SHARING LINES AND CHECKING DOUBLE LINES
If you are cutting multiple objects with straight edges, you can save cutting time and money if you place your items so they share a cutting line. Sharing lines can be a smart way to save money, but please be aware that the best results are usually achieved by allowing each item to be placed separately, with a minimum distance of 3-5mm.
If you have double lines in your file, you will pay double for the cutting as we have to cut twice along the same line. Make sure to check if you have any unnecessary double lines, and delete them before you save the file for uploading.
When you draw a shape in Inkscape, you first have to make it into “paths”, to enable the laser to understand it and then you can edit the shape afterwards. When you have drawn a shape, you select Path > Object to Path. This will provide you with an editable shape.

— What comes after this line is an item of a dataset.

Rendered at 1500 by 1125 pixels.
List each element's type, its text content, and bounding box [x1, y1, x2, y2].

If you want to share lines between two shapes, make sure you delete one of the lines, as the laser will otherwise just cut along the same line twice. You do this by selecting the “Nodes” tool (F2) and marking the corner points around the section of line to be deleted. Once marked, click the “Delete segment between two non-endpoint nodes” (shown below).

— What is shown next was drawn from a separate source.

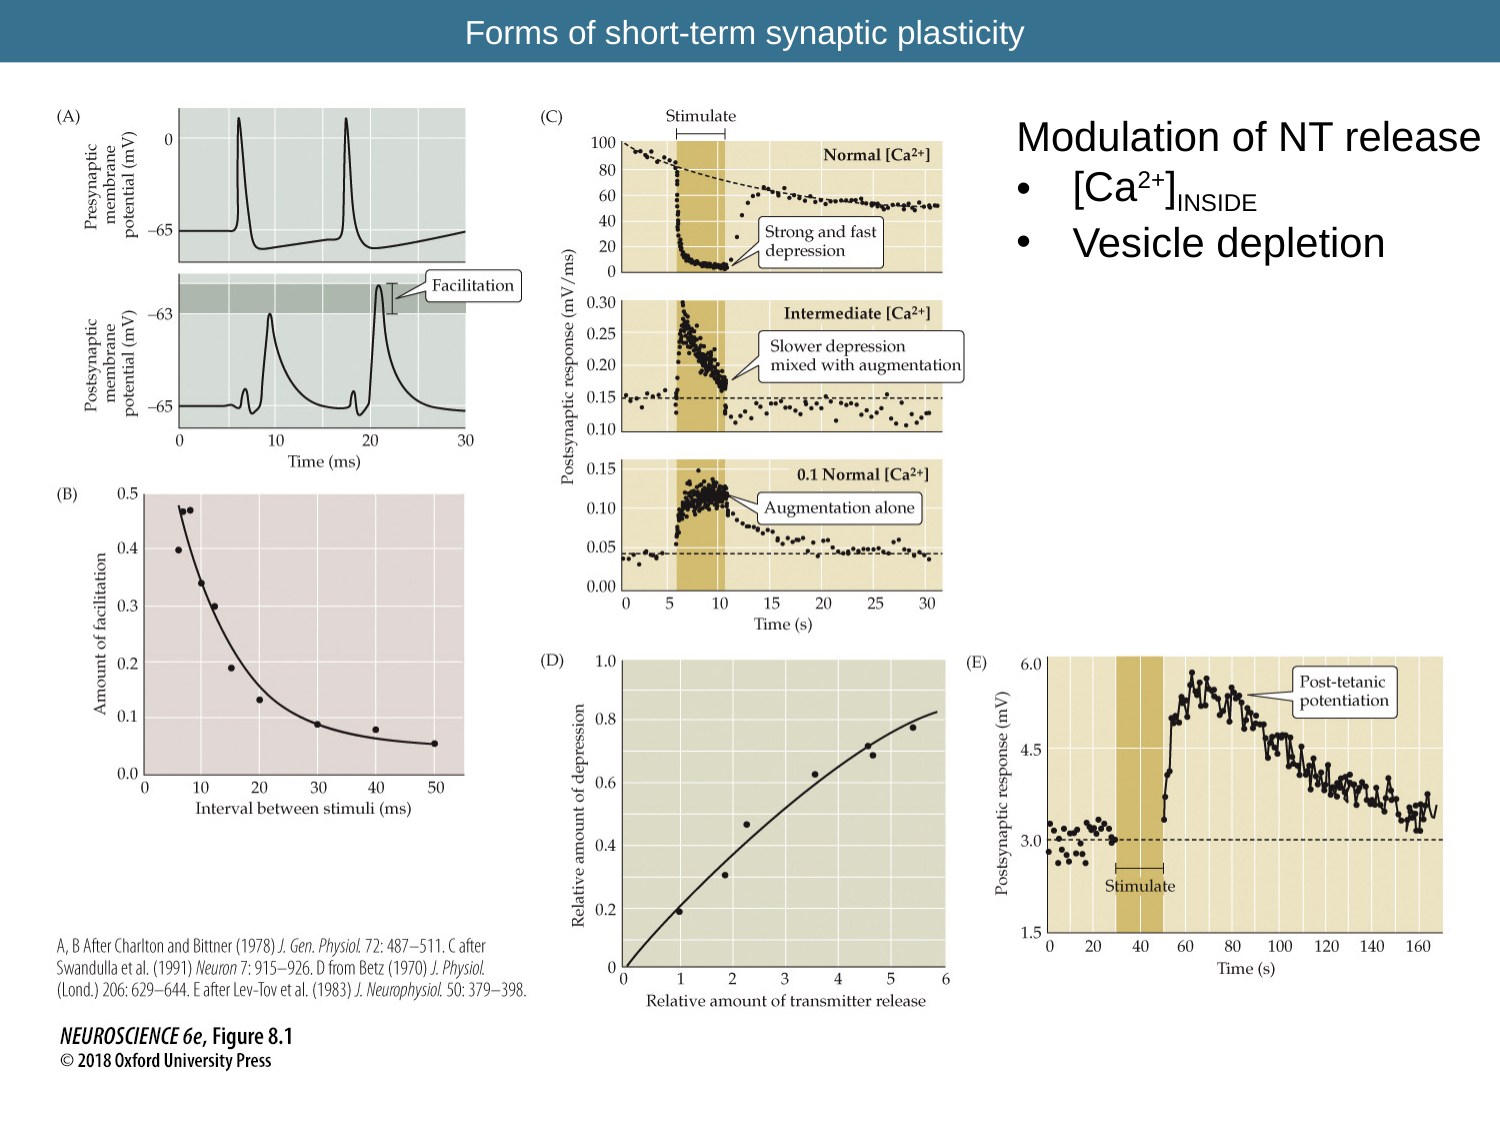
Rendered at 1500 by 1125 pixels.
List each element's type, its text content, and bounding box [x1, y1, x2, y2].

text_box Modulation of NT release [Ca2+]INSIDE Vesicle depletion [1451, 101, 1497, 274]
title Forms of short-term synaptic plasticity [0, 0, 1500, 63]
picture [49, 101, 1451, 1076]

Finally, you move the shapes together until they share the section of line from one of the shapes.
In the example below, you can see the price of cutting in 3mm black acrylic (the price is without start-up fee and materials).
POSITIONING YOUR OBJECTS
If you want to ensure that your design is cut properly, you have to stay within 5mm (marked in blue in our templates). If you keep within this boundary, you can be sure that your design will fit on the sheet. Remember the laser cuts in 1:1 – i.e. if you need a design of 25mm x 30mm, this is the size it should have in your file.
DISTANCE BETWEEN OBJECTS
Remember that the laser removes material when it cuts. In other words, this means that if you place your items too close to each other, you risk burning the material between them away. A good rule of thumb is not to put objects closer to each other than the distance equal to the thickness of the material being used, e.g. 1mm distance when using 1mm cardboard.
However, we recommend a minimum distance of 5mm for all plastic items, as the sheets have a tendency to warp.
Each material behaves differently so try to perform a test before making a large order. You can also see cutting examples on our material list.
MAKING GOOD USE OF THE SPACE
If you have many small components, it can be well worth positioning them in your file in advance, to ensure they use the space optimally – but remember that they must not be too close together. See Distance between objects. In this way, you can save material costs or maybe make enough space for extra copies on the sheet.
SAVING YOUR FILE
When you have finished working on your drawing, you are ready to save your file. Check your drawing one final time to make sure everything is correct. Follow the guide below when you want to save your file.
Select File > Save As…
Select “Portable Document Format (*.pdf)”, give your file a name and click “Save”. A dialogue box will pop up and you should just click “OK”.
Now your file is ready to be uploaded.
We recommend that you download and use our templates when you upload files on cotter.dk. This is not obligatory but is intended to be helpful to you.
If you choose not to use our templates, you need to remember the following:
Your file needs to have vector-based graphics – i.e. no pixel graphics or images.
Work in 1:1 – Always make sure your drawings are in 1:1 scale. You cannot scale when you upload.
Keep your distance from the edge – our templates feature a marked area that you should keep within. You must not place items right up the edge. A rule of thumb is 5mm to the edge.
You should save the file as a PDF – You can also upload ai files, but not all versions work so effectively.
There are no hidden elements (ctrl + y or cmd + y).